Tanis Trottier had no idea Softball Canada was forming a national women's slo-pitch team - not until she learned of her selection to the club.

The 16-member team will swing the bats in the USA vs. Canada Border Battle, June 29 to July 1 in Oklahoma City, Okla. As part of the Border Battle, Team Canada will play a series of exhibition games leading up to a one-game showdown against the U.S. on July 1.

The Border Battle is well-established in men's slo-pitch but this will be the first-ever women's event.

"I was a little dumbfounded at first - I was a little shocked, and then very, very humbled and proud," the 39-year-old Trottier said of her Team Canada appointment. "What an honour. It's the ultimate dream. And especially (being on) the inaugural team, it's a big deal. This is a big deal for female slo-pitch. It's becoming a very big sport - it has been for probably about the last decade."

Trottier, a sure-handed infielder who brings home-run power to the plate, has spent most of her life in Prince George. On the diamonds, she was a competitive fastball player until her early 20s, at which time she started playing slo-pitch as well. Once she got a taste of slo-pitch, it became her sport of choice.

"I enjoyed the slo-pitch game a little bit more for the action," Trottier said. "It's non-stop. With fastball, it's a little bit more strategic, where slo-pitch is just all-out 'smash the ball.' It's a last-man-standing type of game."

Trottier's slo-pitch career took off when she moved to Alberta in 2006. She became part of Calgary's thriving slo-pitch landscape, made a name for herself through her high level of play, and ended up becoming a mainstay on the women's provincial team.

"I played for Team Alberta every year I was there, won some championships with them, and really realized how big the scene is," said Trottier, who was named Softball Alberta's adult female slo-pitch player of the year in 2008. "It's huge - bat deals, sponsorships via different equipment manufacturers. There's even a professional league in the States."

Trottier moved back to Prince George in 2013 but has continued to play competitive slo-pitch. Last August, she was part of a B.C. women's team that slugged its way to national gold in Whitehorse. In the final, B.C. beat Alberta 27-21, which, of course, was a memorable experience for Trottier.

"It was pretty neat coming back to B.C. and doing it with B.C., for sure," said Trottier, a welding instructor and program coordinator at the College of New Caledonia.

"I think there were four home runs hit, a couple of them grand slams. It was an epic game - very exciting."

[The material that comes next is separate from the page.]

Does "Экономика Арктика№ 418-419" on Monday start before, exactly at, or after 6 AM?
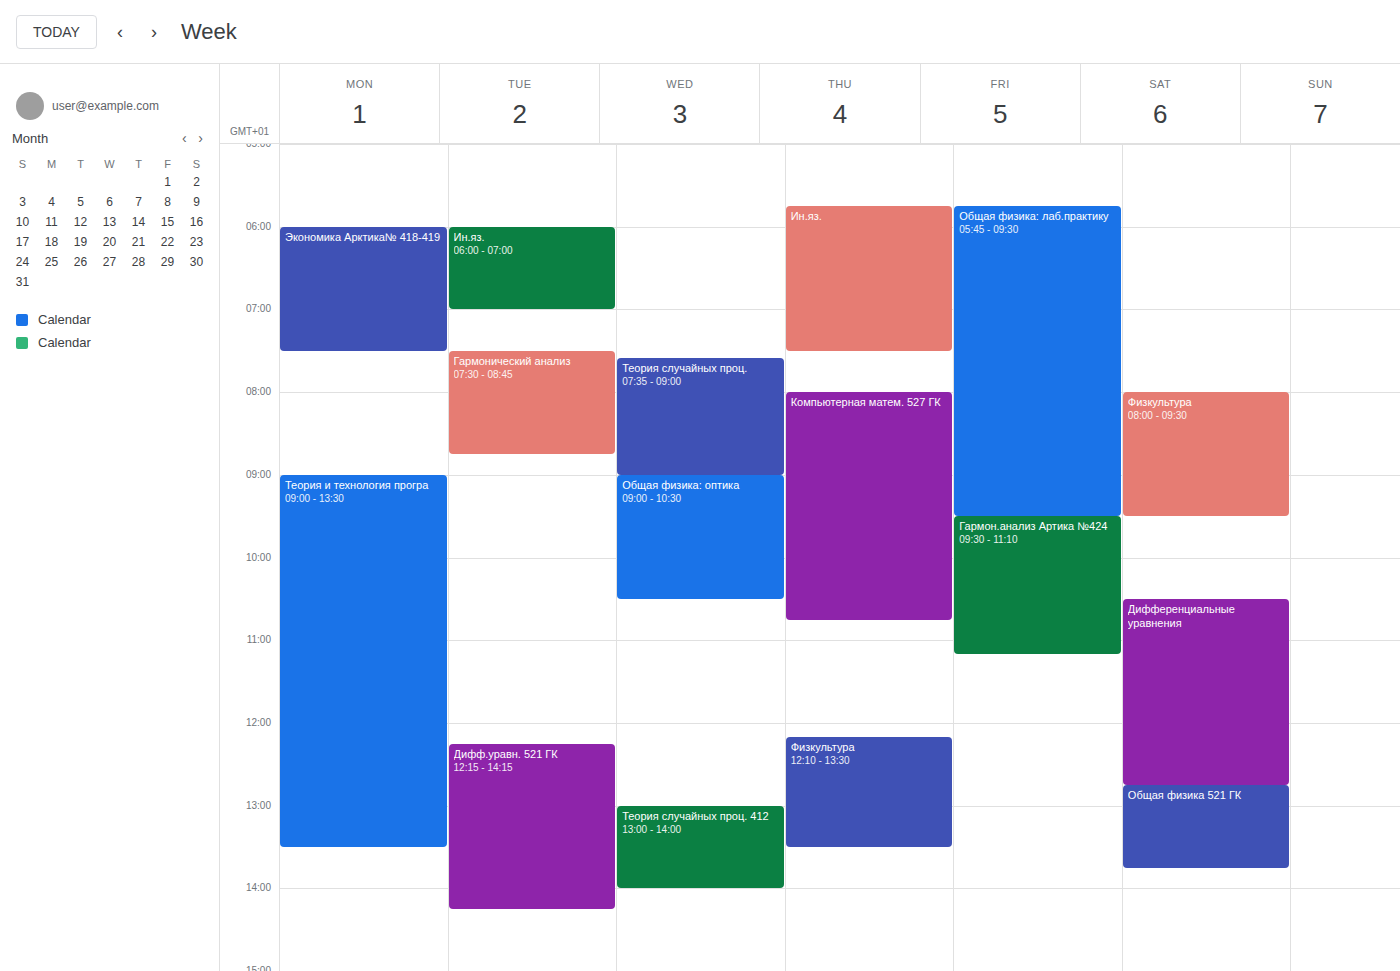
6:00 AM -- exactly at 6 AM, on the 6 AM line.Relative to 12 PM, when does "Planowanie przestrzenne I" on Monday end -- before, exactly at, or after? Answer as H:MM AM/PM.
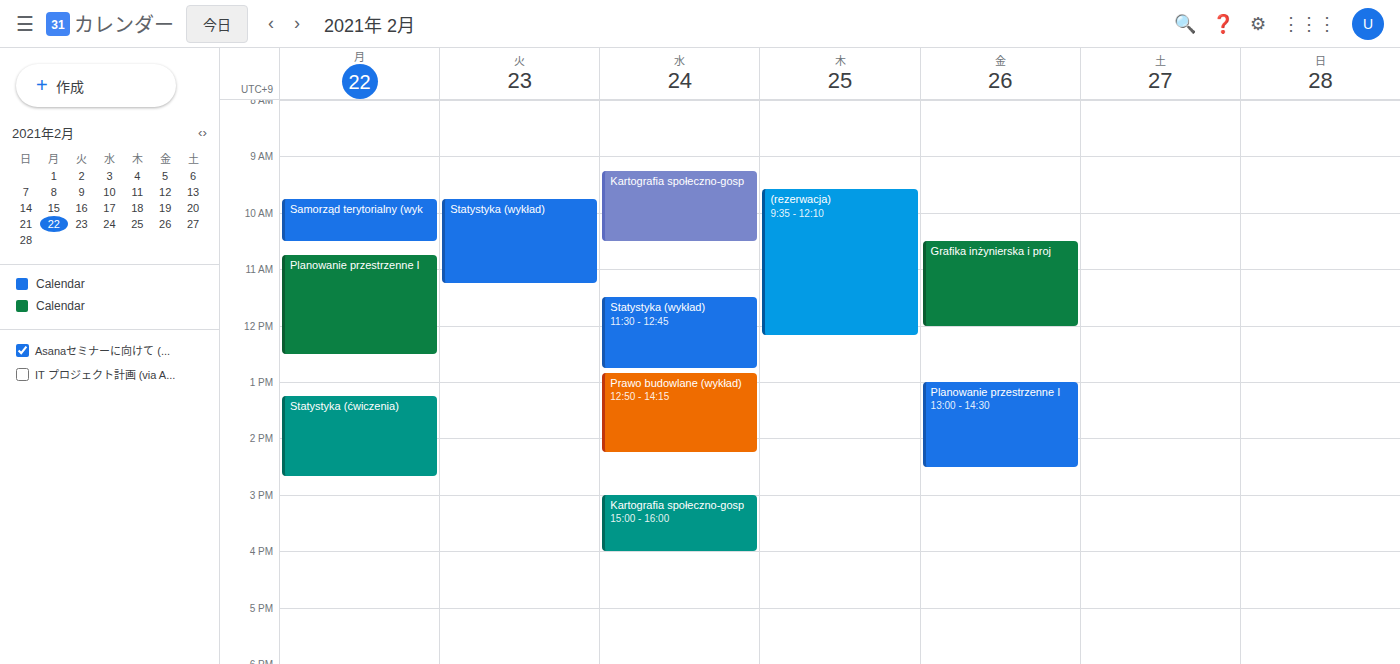
12:30 PM -- after 12 PM, 30 minutes below the 12 PM line.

Trottier is still a member of Team B.C. and also plays for the Legends, a Vancouver-based co-ed traveling team that is exceptionally strong.

On Team Canada, Trottier is one of four players from B.C. The other three - Jackie Bates, Tina Gulbrandsen and Tonya Gulbrandsen - all hail from Langley. The Canadian roster includes five Alberta players, one from Manitoba and six from Ontario. The team leader, however, is Prince George product Ryan DeBelser, who now lives outside of Calgary, in Airdrie. Trottier didn't meet DeBelser until she made the move east. In Calgary, she actually played slo-pitch with DeBelser's wife, Carmen.

As for the Border Battle, Trottier expects an "unreal" Canadian team to give the Americans a tough test.

"It's so balanced," she said of Canada's roster, which has an average age of 30. "Honestly speaking, it probably doesn't have every great player there is because there are a lot of really underrated, great ball players and athletes, especially in this area. But, it has a really good piece of the creme de la creme of Canada's female slo-pitch players - power galore, speed galore and some defensive geniuses."